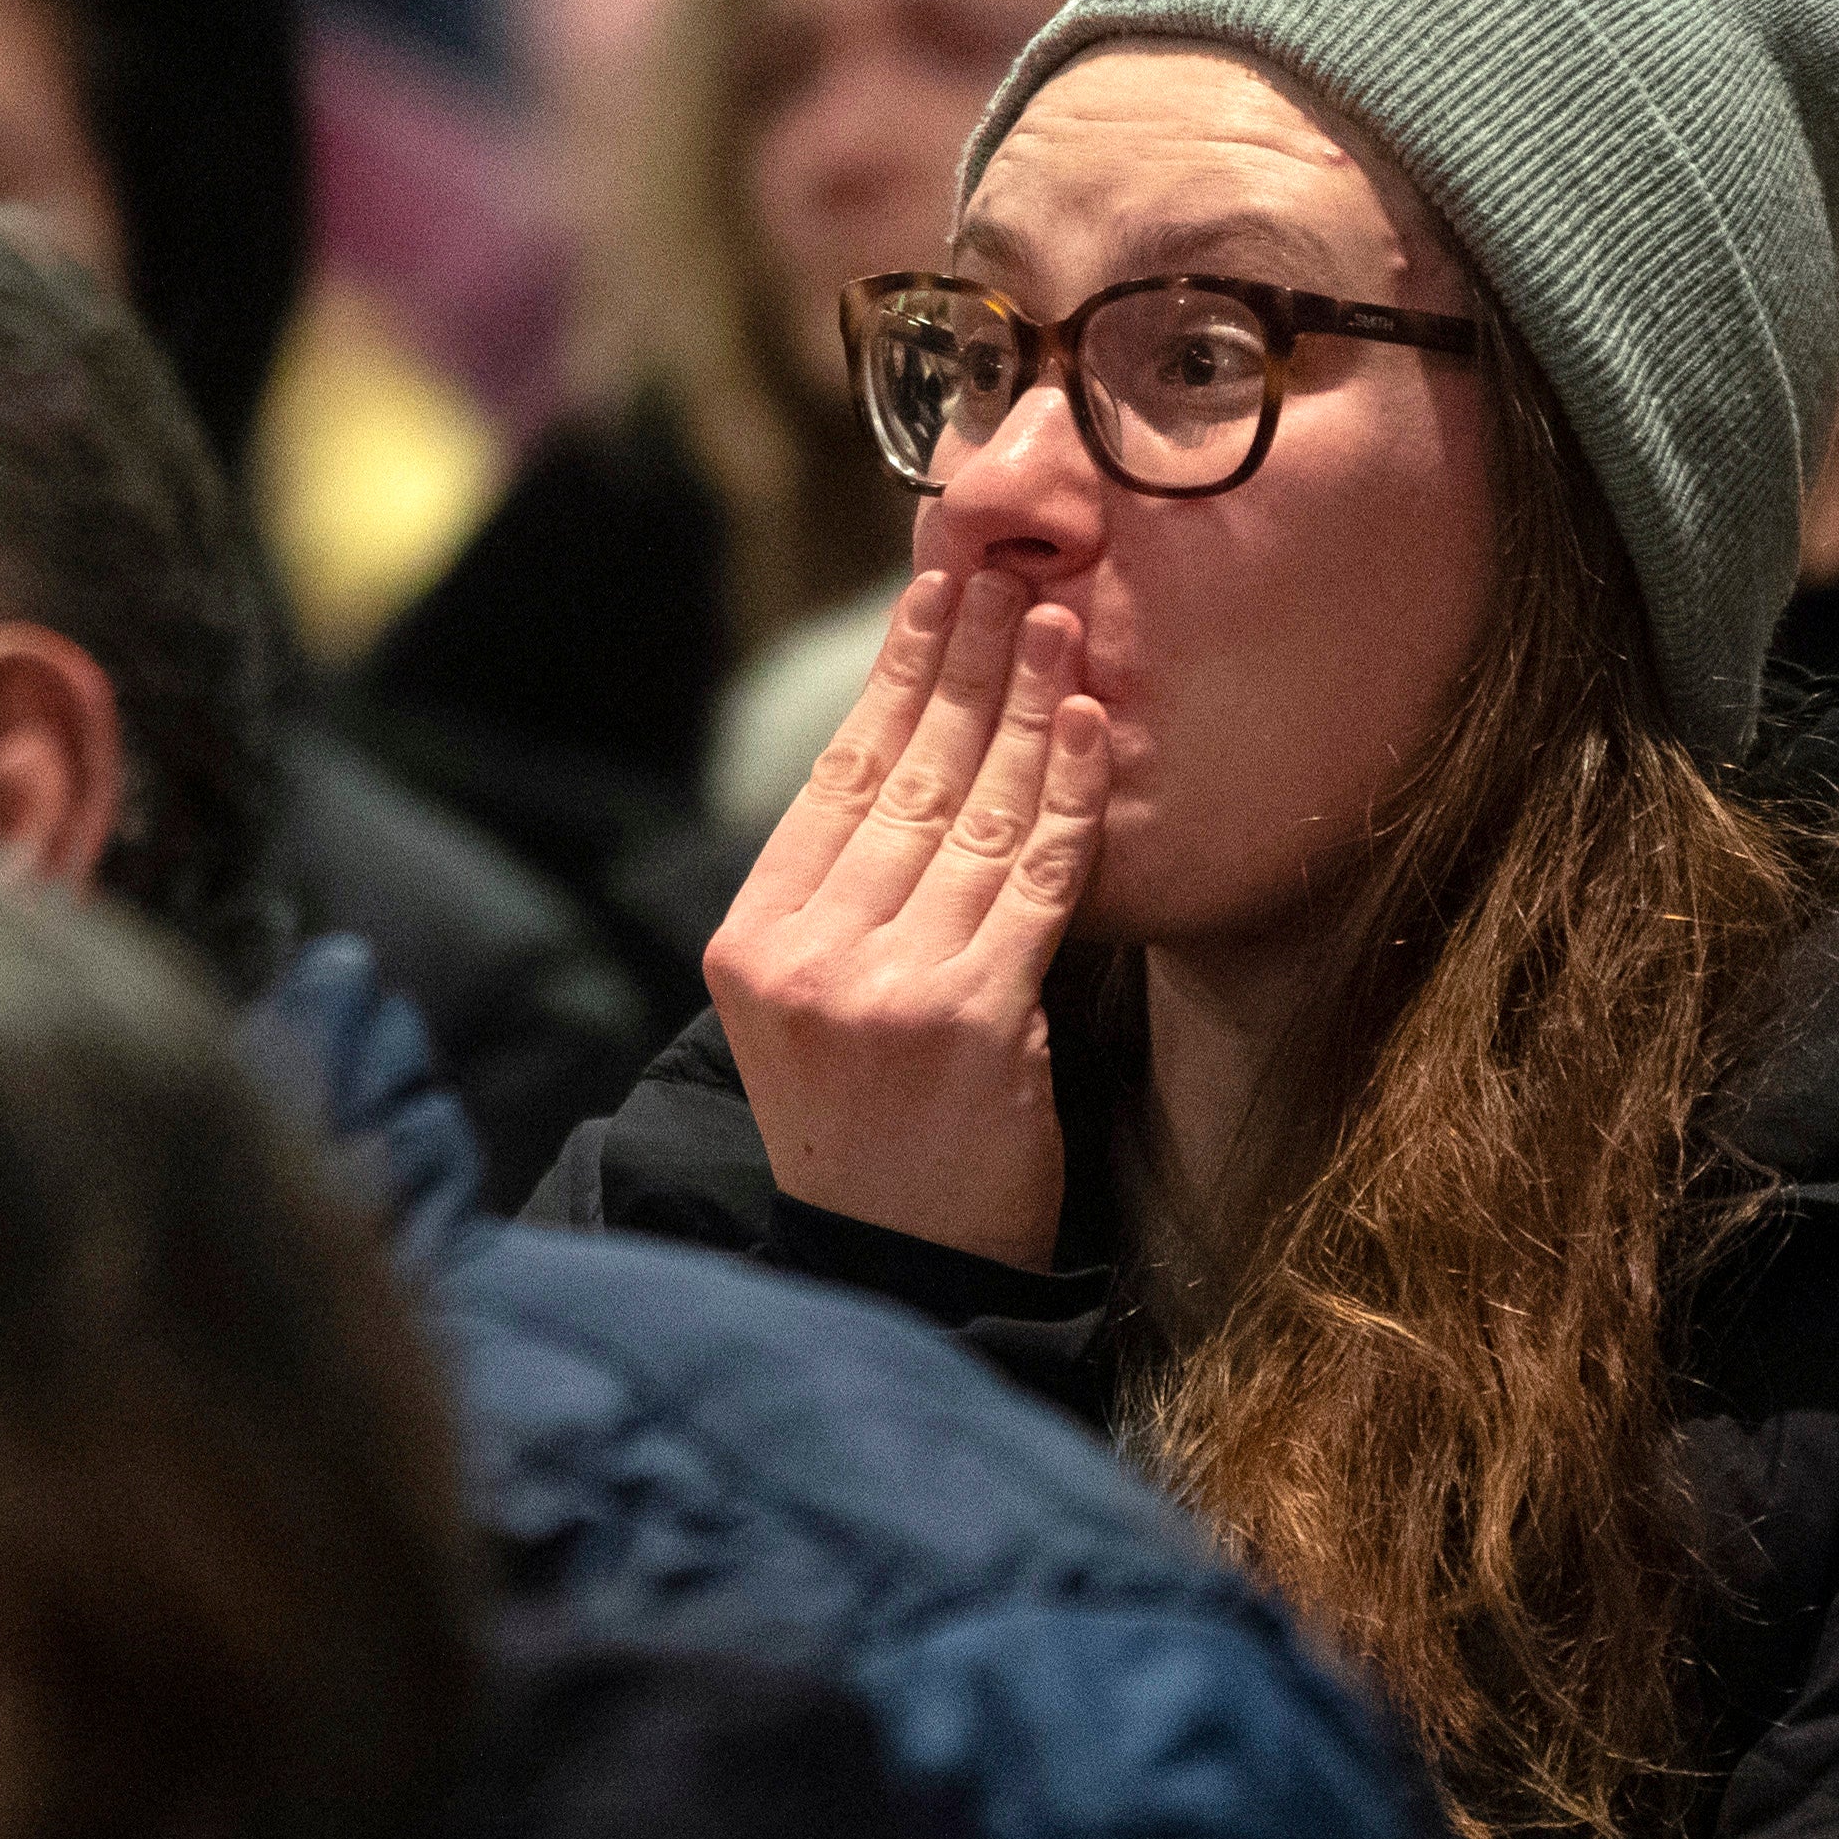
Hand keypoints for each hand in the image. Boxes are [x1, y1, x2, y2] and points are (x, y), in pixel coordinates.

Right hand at [701, 567, 1108, 1269]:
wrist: (899, 1268)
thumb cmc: (874, 1132)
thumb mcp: (811, 1011)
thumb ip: (840, 900)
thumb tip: (909, 751)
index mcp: (753, 942)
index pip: (833, 777)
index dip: (891, 673)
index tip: (936, 588)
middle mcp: (805, 956)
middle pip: (901, 778)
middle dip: (963, 660)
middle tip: (1009, 569)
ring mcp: (882, 988)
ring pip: (969, 816)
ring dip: (1022, 705)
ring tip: (1060, 621)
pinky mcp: (969, 1021)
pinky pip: (1030, 880)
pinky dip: (1063, 795)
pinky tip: (1085, 727)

▬▬▬▬▬▬▬▬▬▬

• [What is being asked] Retype the data word for word, please, and keep the images out.

• [Answer section]
Hand keypoints for each hand in the image. Boxes are [x1, y1, x2, y2] and points are (x, y), in pixel coordinates.

Right hand at [701, 567, 1108, 1269]:
wrist: (899, 1268)
thumb cmc: (874, 1132)
thumb mcp: (811, 1011)
thumb ip: (840, 900)
thumb tip: (909, 751)
index mcp: (753, 942)
index pip: (833, 777)
index dip: (891, 673)
index tip: (936, 588)
middle mcp: (805, 956)
middle pip: (901, 778)
middle dip: (963, 660)
middle tip: (1009, 569)
ring mcp: (882, 988)
ring pip: (969, 816)
ring dip: (1022, 705)
ring tip: (1060, 621)
pinky mcp: (969, 1021)
pinky pip: (1030, 880)
pinky dip: (1063, 795)
pinky tip: (1085, 727)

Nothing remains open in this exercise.